Christ the Deliverer From the Third Enemy

 •  3 min. read  •  grade level: 9
Human Understanding, Philosophy, Protestantism
Then we come to the next enemy, Jabin the king of Hazor, and Deborah and Barak, those through whom God overthrew him. We saw that Jabin was the name of a king whom Joshua had overthrown more than a hundred years before this time, and yet here he is revived again with all his old power, and unless God interpose, the whole land of Israel will be under his sway. His name is "Understanding." It is the intellect exalted against the knowledge of God. It is the opposite of what you have in Christ, who brought all His knowledge and everything else to His Father's feet, and had simply His Father's will as His one thought. He also put that before men, "If any man will do His will he shall know of the doctrine whether it be of God, or whether I speak of Myself." Christ is the very opposite of Jabin. If we want true understanding it must be as we know Christ, for in Him are hid all the treasures of wisdom and knowledge. When the Church took to philosophy instead of Christ, it put itself under the sway of Jabin,—of the understanding.

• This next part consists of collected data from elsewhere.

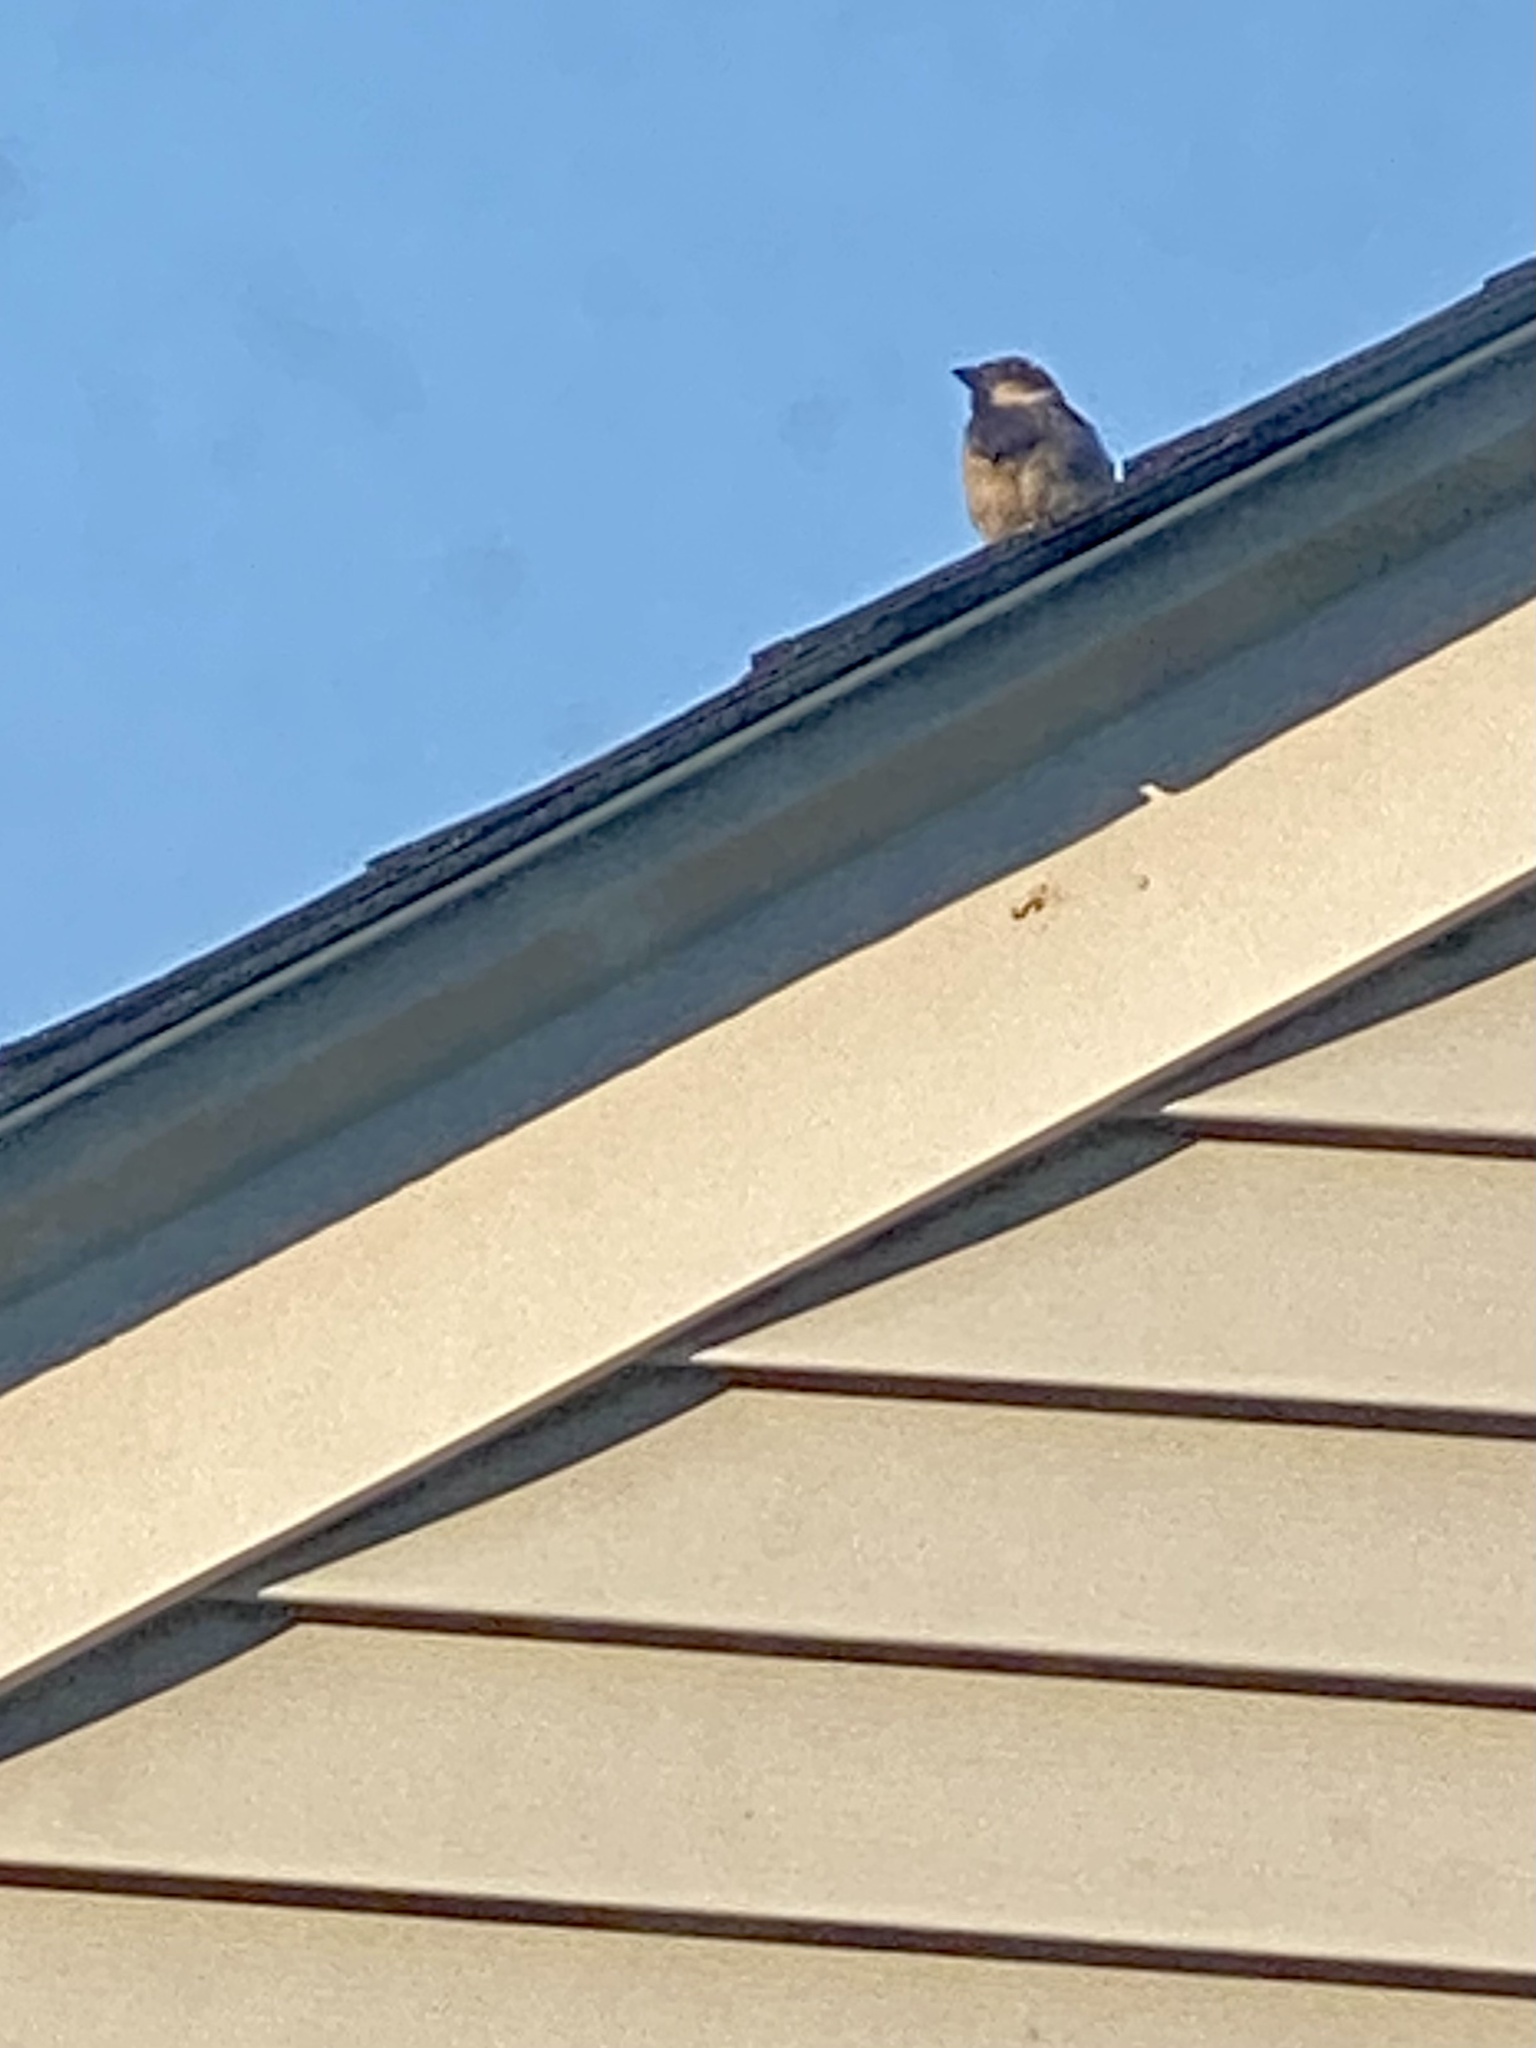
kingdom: Animalia
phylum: Chordata
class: Aves
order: Passeriformes
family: Passeridae
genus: Passer
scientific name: Passer domesticus
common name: House sparrow
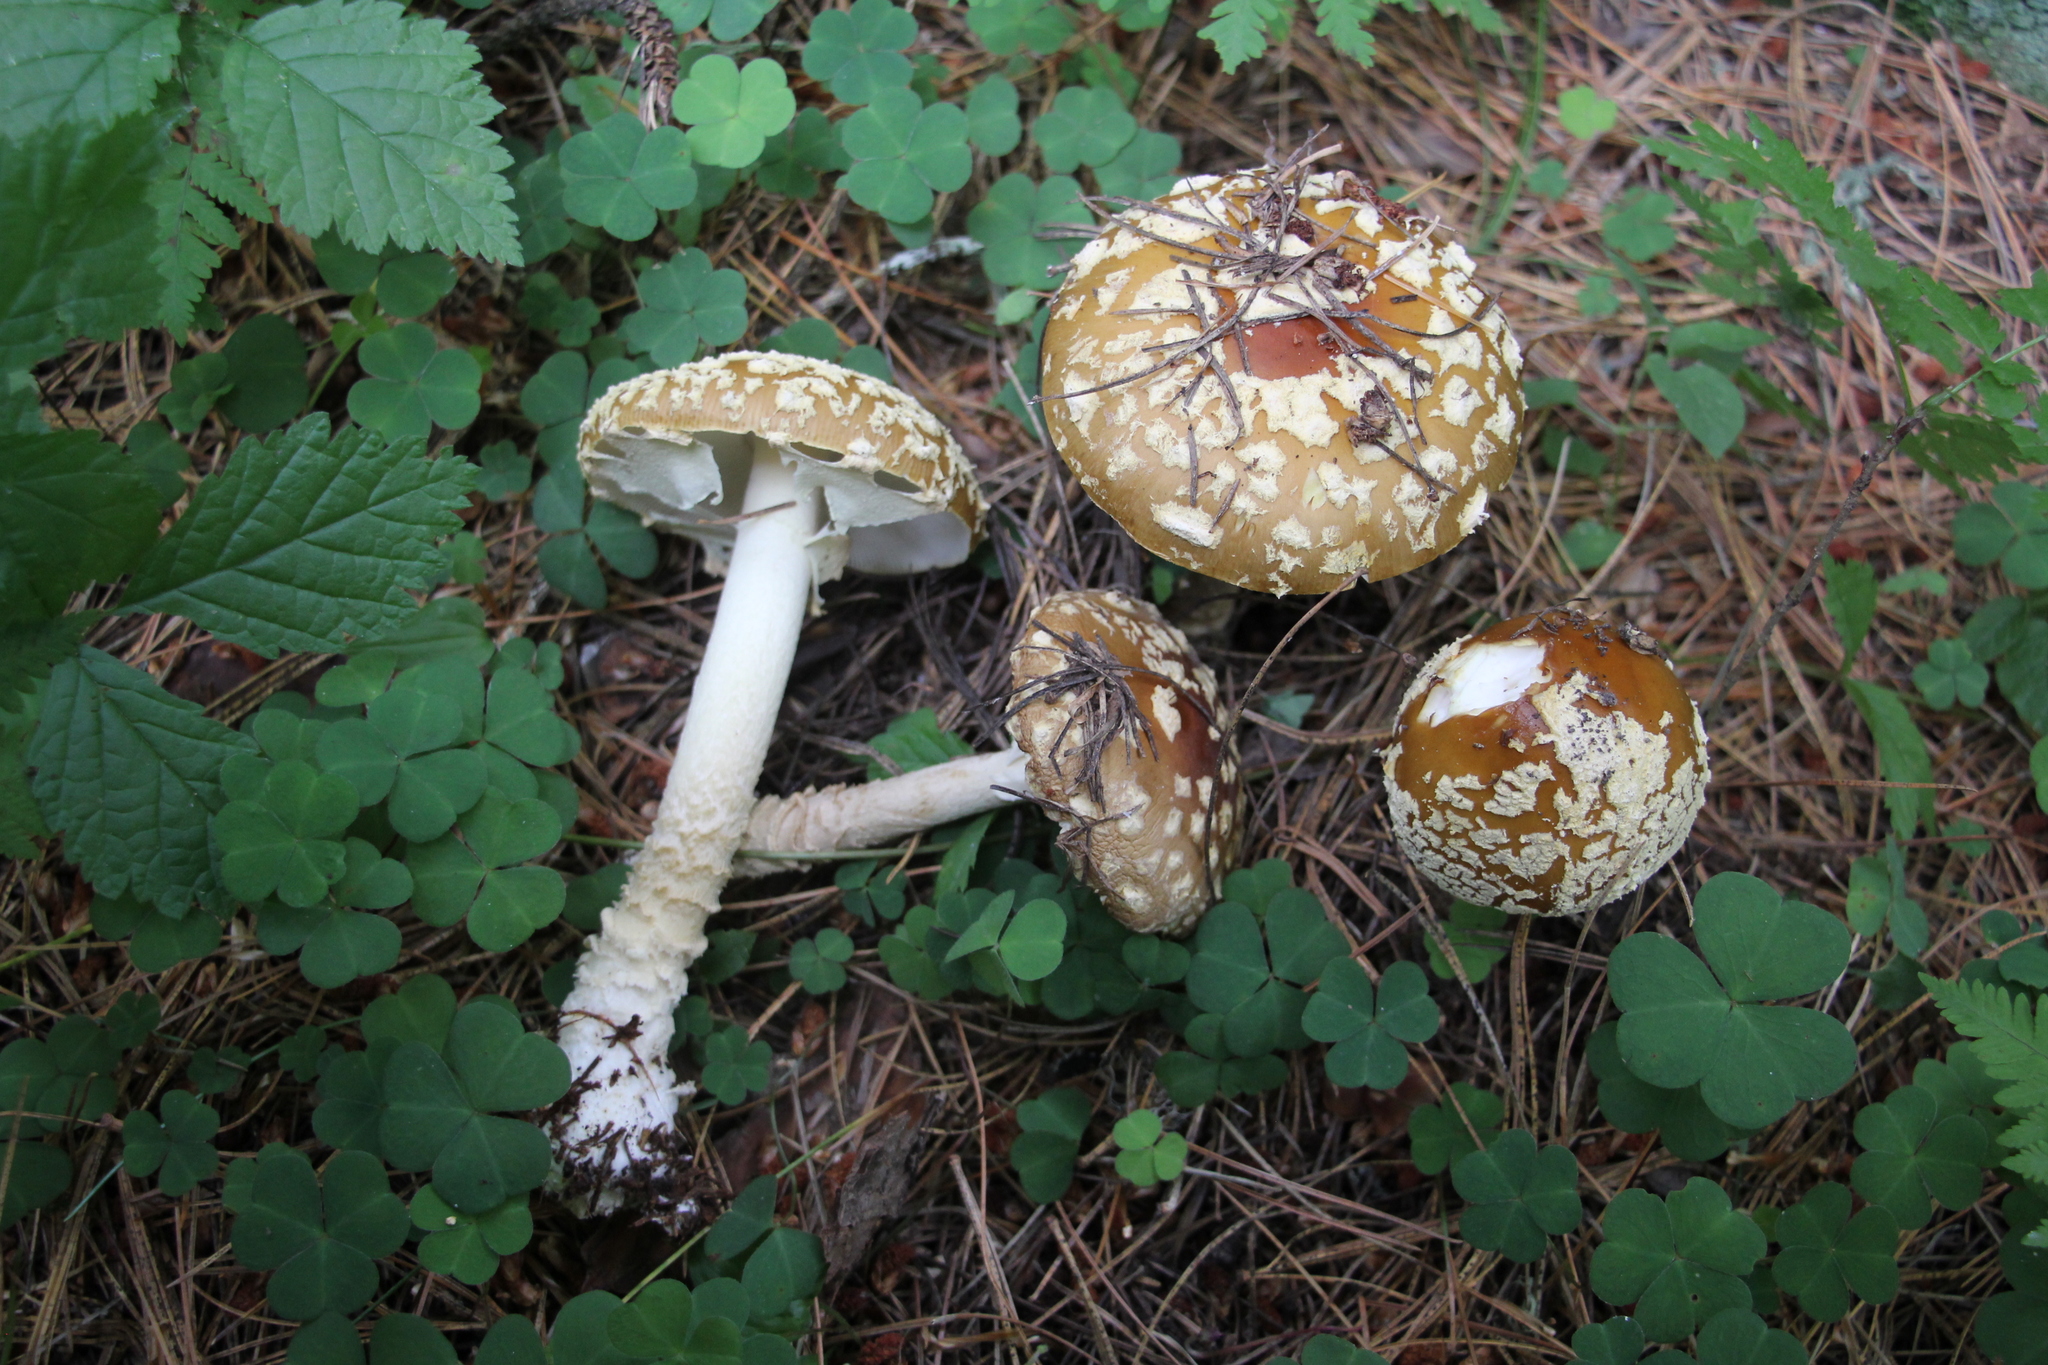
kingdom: Fungi
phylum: Basidiomycota
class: Agaricomycetes
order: Agaricales
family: Amanitaceae
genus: Amanita
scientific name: Amanita regalis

There is is only one remedy for that, and that is what we see in Deborah and Barak. Deborah means "the Word," and Barak, "Lightning;" you might say the power of the Word applied. When weakness, which is what the woman speaks of, applies the Word of God to all the wisdom and understanding of man, it crumbles into dust. So it is through weakness that the victory is won—Christ presented to us. As you might say, it is Christ without any of the strength that the world can appreciate. The world despises the Word of God. It despises that which presents Christ to us.
It is feebleness and weakness that you get in Deborah, and in Jael, and that you have also in Barak himself, in holding back and hesitating in helplessness until the faith of the weaker vessel, the faith of the woman presses him on to do what God would have him do. Weakness is written all over that part. The entire narrative speaks of weakness, and yet it is the brightest in the whole book.
Victory is there, perhaps, more complete than in any other portion. This victory of Deborah and Barak over Jabin is celebrated in a song of triumph, and yet, as I say, it is the celebration of weakness simply, a weakness that exalts Christ, as the apostle puts it. You have here that beautiful song of praise and triumph that Deborah and Barak sing after the work is over, the only song of praise that you get in the whole book of Judges. There would have been more songs had there been more weakness leaning upon almighty strength. There would have been greater triumphs and more lasting, had there been more like Deborah, whose name hides her from view, and simply presents Christ, as He is revealed to us in the Word of God. Ah, beloved, to be covered, as it were, by that which speaks simply of Christ, and God's Word, so that people cannot think of us, cannot think of the instrument that God would use, but simply of Christ Himself, and of the truth of God as presented through Christ.
The cold intellectualism of Sardis—the Protestant period of the Church's history would answer to the bondage of Jabin, and the similar one under Ammon; while in the Victors we see something at least of the spirit of Philadelphia.